Exercise:
Without including any pictures, return the records below exactly as written.

Source information:
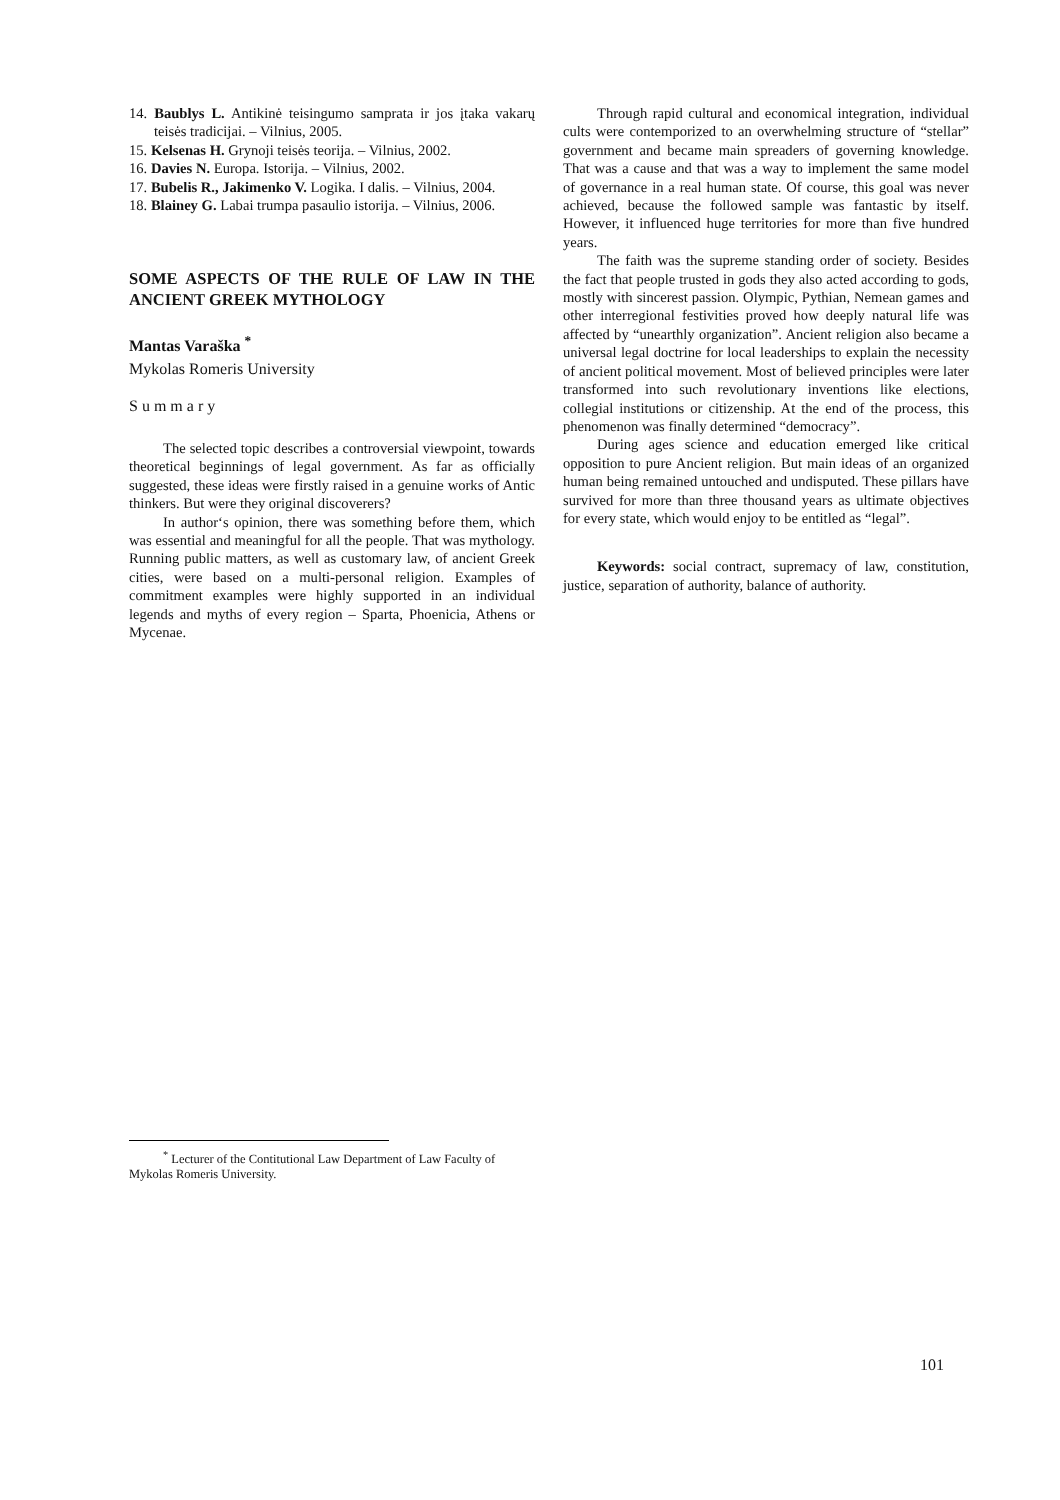14. Baublys L. Antikinė teisingumo samprata ir jos įtaka vakarų teisės tradicijai. – Vilnius, 2005.
15. Kelsenas H. Grynoji teisės teorija. – Vilnius, 2002.
16. Davies N. Europa. Istorija. – Vilnius, 2002.
17. Bubelis R., Jakimenko V. Logika. I dalis. – Vilnius, 2004.
18. Blainey G. Labai trumpa pasaulio istorija. – Vilnius, 2006.
SOME ASPECTS OF THE RULE OF LAW IN THE ANCIENT GREEK MYTHOLOGY
Mantas Varaška <sup>*</sup>
Mykolas Romeris University
Summary
The selected topic describes a controversial viewpoint, towards theoretical beginnings of legal government. As far as officially suggested, these ideas were firstly raised in a genuine works of Antic thinkers. But were they original discoverers?
In author‘s opinion, there was something before them, which was essential and meaningful for all the people. That was mythology. Running public matters, as well as customary law, of ancient Greek cities, were based on a multi-personal religion. Examples of commitment examples were highly supported in an individual legends and myths of every region – Sparta, Phoenicia, Athens or Mycenae.
Through rapid cultural and economical integration, individual cults were contemporized to an overwhelming structure of “stellar” government and became main spreaders of governing knowledge. That was a cause and that was a way to implement the same model of governance in a real human state. Of course, this goal was never achieved, because the followed sample was fantastic by itself. However, it influenced huge territories for more than five hundred years.
The faith was the supreme standing order of society. Besides the fact that people trusted in gods they also acted according to gods, mostly with sincerest passion. Olympic, Pythian, Nemean games and other interregional festivities proved how deeply natural life was affected by “unearthly organization”. Ancient religion also became a universal legal doctrine for local leaderships to explain the necessity of ancient political movement. Most of believed principles were later transformed into such revolutionary inventions like elections, collegial institutions or citizenship. At the end of the process, this phenomenon was finally determined “democracy”.
During ages science and education emerged like critical opposition to pure Ancient religion. But main ideas of an organized human being remained untouched and undisputed. These pillars have survived for more than three thousand years as ultimate objectives for every state, which would enjoy to be entitled as “legal”.
Keywords: social contract, supremacy of law, constitution, justice, separation of authority, balance of authority.
<sup>*</sup> Lecturer of the Contitutional Law Department of Law Faculty of Mykolas Romeris University.
101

Exercise answer:
14. Baublys L. Antikinė teisingumo samprata ir jos įtaka vakarų teisės tradicijai. – Vilnius, 2005.
15. Kelsenas H. Grynoji teisės teorija. – Vilnius, 2002.
16. Davies N. Europa. Istorija. – Vilnius, 2002.
17. Bubelis R., Jakimenko V. Logika. I dalis. – Vilnius, 2004.
18. Blainey G. Labai trumpa pasaulio istorija. – Vilnius, 2006.
SOME ASPECTS OF THE RULE OF LAW IN THE ANCIENT GREEK MYTHOLOGY
Mantas Varaška <sup>*</sup>
Mykolas Romeris University
Summary
The selected topic describes a controversial viewpoint, towards theoretical beginnings of legal government. As far as officially suggested, these ideas were firstly raised in a genuine works of Antic thinkers. But were they original discoverers?
In author‘s opinion, there was something before them, which was essential and meaningful for all the people. That was mythology. Running public matters, as well as customary law, of ancient Greek cities, were based on a multi-personal religion. Examples of commitment examples were highly supported in an individual legends and myths of every region – Sparta, Phoenicia, Athens or Mycenae.
Through rapid cultural and economical integration, individual cults were contemporized to an overwhelming structure of “stellar” government and became main spreaders of governing knowledge. That was a cause and that was a way to implement the same model of governance in a real human state. Of course, this goal was never achieved, because the followed sample was fantastic by itself. However, it influenced huge territories for more than five hundred years.
The faith was the supreme standing order of society. Besides the fact that people trusted in gods they also acted according to gods, mostly with sincerest passion. Olympic, Pythian, Nemean games and other interregional festivities proved how deeply natural life was affected by “unearthly organization”. Ancient religion also became a universal legal doctrine for local leaderships to explain the necessity of ancient political movement. Most of believed principles were later transformed into such revolutionary inventions like elections, collegial institutions or citizenship. At the end of the process, this phenomenon was finally determined “democracy”.
During ages science and education emerged like critical opposition to pure Ancient religion. But main ideas of an organized human being remained untouched and undisputed. These pillars have survived for more than three thousand years as ultimate objectives for every state, which would enjoy to be entitled as “legal”.
Keywords: social contract, supremacy of law, constitution, justice, separation of authority, balance of authority.
<sup>*</sup> Lecturer of the Contitutional Law Department of Law Faculty of Mykolas Romeris University.
101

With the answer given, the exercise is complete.